Indoor tanning lotions accelerate the tanning process, by promoting the production of melanin. Increasing blood flow to the skin is a proposed mechanism, which may in turn stimulate production of melanin by melanocytes. Historically, indoor tanning lotions have contained no sunscreen and offer no protection from the sun. However, many tanning lotions currently contain sunscreen. Unlike sunless tanning lotions, these are designed for use with an ultraviolet source such as a tanning bed or booth.

==Ingredients==
Some of the active ingredients found in common tanning lotions include melanin and L-Tyrosine.

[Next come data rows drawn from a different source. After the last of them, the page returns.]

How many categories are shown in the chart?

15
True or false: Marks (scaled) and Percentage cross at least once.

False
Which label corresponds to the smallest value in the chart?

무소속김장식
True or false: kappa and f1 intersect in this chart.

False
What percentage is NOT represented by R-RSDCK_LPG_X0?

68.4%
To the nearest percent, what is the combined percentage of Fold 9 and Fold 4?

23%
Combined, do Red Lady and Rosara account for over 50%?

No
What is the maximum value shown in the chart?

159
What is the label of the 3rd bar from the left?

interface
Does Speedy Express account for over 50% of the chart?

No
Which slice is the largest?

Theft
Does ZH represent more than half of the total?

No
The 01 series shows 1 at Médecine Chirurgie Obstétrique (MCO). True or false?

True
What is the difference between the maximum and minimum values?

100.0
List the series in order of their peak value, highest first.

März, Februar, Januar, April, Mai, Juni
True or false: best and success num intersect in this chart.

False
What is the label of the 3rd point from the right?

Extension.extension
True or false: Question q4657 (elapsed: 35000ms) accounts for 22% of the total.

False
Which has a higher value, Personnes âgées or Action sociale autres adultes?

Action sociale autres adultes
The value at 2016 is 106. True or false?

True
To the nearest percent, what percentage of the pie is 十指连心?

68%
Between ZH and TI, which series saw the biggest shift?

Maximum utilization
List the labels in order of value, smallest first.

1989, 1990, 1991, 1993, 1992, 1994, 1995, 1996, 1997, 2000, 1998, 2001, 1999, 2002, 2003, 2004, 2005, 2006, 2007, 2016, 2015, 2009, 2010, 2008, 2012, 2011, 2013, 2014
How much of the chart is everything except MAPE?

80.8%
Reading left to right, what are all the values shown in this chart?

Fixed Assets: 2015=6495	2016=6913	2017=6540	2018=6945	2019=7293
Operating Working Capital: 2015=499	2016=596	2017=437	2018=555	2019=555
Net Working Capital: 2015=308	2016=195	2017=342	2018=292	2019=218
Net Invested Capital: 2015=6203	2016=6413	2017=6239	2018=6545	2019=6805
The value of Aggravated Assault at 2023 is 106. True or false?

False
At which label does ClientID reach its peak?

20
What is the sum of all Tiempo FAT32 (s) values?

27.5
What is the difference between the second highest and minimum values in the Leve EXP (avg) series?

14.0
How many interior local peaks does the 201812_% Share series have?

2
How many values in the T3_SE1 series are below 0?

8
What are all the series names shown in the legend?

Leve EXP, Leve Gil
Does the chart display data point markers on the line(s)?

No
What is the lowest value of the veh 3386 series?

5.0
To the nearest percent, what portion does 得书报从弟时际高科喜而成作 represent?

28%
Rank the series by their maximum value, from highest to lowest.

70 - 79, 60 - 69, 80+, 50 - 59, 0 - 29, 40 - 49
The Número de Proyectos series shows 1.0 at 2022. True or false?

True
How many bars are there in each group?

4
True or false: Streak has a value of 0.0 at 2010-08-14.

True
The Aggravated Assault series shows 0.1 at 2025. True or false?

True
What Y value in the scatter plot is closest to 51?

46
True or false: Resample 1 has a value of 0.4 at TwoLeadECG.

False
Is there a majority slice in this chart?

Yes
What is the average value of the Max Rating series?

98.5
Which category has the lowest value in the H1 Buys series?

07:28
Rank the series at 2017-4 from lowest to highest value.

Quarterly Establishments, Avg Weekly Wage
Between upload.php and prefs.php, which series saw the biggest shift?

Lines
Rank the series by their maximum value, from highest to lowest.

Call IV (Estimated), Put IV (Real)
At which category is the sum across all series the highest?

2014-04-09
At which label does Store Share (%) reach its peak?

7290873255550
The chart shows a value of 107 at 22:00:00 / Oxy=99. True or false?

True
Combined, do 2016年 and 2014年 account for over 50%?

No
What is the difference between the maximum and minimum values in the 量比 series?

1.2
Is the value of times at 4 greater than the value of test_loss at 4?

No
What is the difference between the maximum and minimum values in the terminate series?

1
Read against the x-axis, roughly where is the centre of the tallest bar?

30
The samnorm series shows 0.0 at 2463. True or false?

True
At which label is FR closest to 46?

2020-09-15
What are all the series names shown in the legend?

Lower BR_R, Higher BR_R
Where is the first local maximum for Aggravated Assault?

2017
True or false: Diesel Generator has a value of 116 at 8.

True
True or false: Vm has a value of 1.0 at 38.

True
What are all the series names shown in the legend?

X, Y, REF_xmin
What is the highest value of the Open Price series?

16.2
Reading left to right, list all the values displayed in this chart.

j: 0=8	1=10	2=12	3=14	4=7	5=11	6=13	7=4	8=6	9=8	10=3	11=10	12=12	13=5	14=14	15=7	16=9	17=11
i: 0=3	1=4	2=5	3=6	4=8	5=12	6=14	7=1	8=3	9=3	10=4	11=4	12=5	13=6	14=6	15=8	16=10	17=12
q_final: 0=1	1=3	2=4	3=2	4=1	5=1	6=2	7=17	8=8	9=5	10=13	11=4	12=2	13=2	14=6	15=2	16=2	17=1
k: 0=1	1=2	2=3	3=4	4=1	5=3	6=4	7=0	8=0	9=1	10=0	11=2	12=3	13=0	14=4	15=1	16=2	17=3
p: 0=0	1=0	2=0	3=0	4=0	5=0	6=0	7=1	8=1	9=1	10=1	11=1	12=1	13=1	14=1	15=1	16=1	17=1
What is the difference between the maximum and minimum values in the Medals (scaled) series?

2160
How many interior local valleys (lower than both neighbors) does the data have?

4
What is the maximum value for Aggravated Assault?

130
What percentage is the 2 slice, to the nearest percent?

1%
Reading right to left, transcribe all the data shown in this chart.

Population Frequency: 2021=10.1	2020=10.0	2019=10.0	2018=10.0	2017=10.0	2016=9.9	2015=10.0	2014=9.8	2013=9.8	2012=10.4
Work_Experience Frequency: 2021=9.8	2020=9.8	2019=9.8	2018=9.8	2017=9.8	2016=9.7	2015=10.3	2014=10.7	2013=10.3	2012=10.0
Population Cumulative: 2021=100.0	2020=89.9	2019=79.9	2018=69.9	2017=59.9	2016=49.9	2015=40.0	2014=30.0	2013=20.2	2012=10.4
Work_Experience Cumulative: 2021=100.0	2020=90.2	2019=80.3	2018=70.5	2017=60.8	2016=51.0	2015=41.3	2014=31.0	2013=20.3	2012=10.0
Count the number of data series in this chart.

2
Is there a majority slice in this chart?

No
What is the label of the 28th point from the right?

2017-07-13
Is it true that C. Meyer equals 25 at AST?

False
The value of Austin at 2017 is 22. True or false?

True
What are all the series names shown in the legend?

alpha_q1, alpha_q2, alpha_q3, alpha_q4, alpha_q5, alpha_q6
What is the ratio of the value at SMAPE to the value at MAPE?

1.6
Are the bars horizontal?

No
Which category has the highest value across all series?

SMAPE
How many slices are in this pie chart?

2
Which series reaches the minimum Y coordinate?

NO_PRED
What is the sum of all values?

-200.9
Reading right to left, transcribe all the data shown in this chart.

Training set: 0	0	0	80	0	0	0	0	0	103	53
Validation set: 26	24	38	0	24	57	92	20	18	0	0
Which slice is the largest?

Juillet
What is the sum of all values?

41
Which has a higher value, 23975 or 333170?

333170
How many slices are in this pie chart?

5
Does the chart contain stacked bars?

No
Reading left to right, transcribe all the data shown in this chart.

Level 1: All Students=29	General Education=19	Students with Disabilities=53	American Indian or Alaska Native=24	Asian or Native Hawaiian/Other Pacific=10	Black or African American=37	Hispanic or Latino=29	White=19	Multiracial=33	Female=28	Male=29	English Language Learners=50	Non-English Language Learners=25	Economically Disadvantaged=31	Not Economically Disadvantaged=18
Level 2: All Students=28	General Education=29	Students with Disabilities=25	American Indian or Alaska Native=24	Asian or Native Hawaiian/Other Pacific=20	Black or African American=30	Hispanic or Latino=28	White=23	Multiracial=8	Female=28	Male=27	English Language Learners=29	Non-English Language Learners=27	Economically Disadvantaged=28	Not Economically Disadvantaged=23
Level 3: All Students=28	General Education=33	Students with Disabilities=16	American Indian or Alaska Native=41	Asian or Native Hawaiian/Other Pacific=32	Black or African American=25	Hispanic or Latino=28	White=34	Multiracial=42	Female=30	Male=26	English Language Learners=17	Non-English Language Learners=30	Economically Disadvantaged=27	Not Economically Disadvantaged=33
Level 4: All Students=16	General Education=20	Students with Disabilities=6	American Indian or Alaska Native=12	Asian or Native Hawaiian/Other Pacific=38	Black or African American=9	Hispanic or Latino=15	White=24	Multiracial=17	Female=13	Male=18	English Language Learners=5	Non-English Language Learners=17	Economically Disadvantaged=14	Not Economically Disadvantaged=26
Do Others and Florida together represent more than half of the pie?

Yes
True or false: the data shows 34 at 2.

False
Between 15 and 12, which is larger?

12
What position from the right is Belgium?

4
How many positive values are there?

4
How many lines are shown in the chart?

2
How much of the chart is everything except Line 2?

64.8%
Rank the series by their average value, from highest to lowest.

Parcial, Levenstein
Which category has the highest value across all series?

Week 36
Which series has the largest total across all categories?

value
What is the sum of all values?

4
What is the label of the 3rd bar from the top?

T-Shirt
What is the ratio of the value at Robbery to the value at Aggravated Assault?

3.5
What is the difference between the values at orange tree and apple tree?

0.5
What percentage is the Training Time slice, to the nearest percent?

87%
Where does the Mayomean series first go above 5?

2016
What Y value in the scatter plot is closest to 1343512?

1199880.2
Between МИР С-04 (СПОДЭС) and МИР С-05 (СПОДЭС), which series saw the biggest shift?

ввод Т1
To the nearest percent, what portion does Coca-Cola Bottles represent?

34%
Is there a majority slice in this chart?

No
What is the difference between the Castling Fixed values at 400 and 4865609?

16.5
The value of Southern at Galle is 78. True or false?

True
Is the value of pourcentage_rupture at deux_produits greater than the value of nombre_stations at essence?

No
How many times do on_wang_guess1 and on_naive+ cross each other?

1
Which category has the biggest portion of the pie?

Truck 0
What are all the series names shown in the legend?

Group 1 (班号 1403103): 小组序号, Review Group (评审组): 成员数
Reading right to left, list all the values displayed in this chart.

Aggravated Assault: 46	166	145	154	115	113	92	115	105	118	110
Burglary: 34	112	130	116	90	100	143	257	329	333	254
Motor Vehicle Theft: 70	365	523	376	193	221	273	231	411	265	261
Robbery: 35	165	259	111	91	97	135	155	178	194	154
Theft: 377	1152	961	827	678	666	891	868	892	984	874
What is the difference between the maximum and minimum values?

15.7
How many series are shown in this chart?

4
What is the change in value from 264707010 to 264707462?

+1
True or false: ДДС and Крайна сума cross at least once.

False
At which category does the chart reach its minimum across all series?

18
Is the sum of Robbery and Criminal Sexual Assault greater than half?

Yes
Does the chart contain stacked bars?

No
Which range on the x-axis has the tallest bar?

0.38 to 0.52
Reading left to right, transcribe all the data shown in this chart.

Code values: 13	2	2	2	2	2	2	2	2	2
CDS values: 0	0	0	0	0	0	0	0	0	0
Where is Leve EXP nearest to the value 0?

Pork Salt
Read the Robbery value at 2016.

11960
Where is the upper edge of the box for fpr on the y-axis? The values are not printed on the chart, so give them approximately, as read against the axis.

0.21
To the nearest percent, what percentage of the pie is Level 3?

Other commonly found ingredients include tea oil, copper (in many different chemical compounds), green tea extract and many other natural oils. Indoor tanning lotions are usually designed to only use ingredients that will not cause damage or build up on acrylic surfaces. This is because all tanning beds use 100% acrylic in their protective shields. This is one reason people should not use outdoor tanning lotion in a tanning bed, as some common ingredients such as mineral oil (common ingredient in cosmetics, including some baby oil brands) will damage the surface of the acrylics.

Tingle is a standard description for indoor tanning lotions that contain ingredients that increase blood flow at the skin level, or cause a "tingling" sensation.

===Bronzers===
Some lotions have a bronzing effect to them. There are three different types of bronzers; cosmetic, natural and DHA. DHA (dihydroxyacetone) is a higher level of bronzer that stays on the skin for about 4–5 days depending on how much one exfoliates. Natural bronzers that are made from plant extracts, and stay on the skin for about 3–4 days, also exist. Cosmetic bronzers stain the skin the most, they stay on the skin for about 1–3 days and can be easily washed off in the shower. These bronzers work with the skin to provide a darker cosmetic color. They take approximately 4–6 hours to develop full color. Having a base tan before using a bronzer produces a more natural looking color. Natural bronzers use natural ingredients, such as caramel, riboflavin, etc. These ingredients provide a slight instant boost of color, but will wash off in the shower.

Higher quality natural bronzer lotions will have certain organic ingredients/natural or exotic extracts that aid in the process of tanning (melanin production/oxidization).

===Moisturizing===
One of the primary purposes for using indoor tanning lotions is to moisturize the skin. This is because tanning (indoors or out) can dehydrate the skin so additional moisturization is needed to compensate and leave the skin looking smooth and healthy. One of the most popular moisturizing elements in tanning lotions is hempseed oil, although other oils are also common. The primary moisturizing ingredients in tanning lotions are essentially the same as in regular hand lotions, although they tend to have less alcohol in them.

==Outdoor use==
Most indoor tanning lotions do not offer protection from the sun (have no SPF) and are not intended for outdoor use. However, many tanning lotions now contain SPF.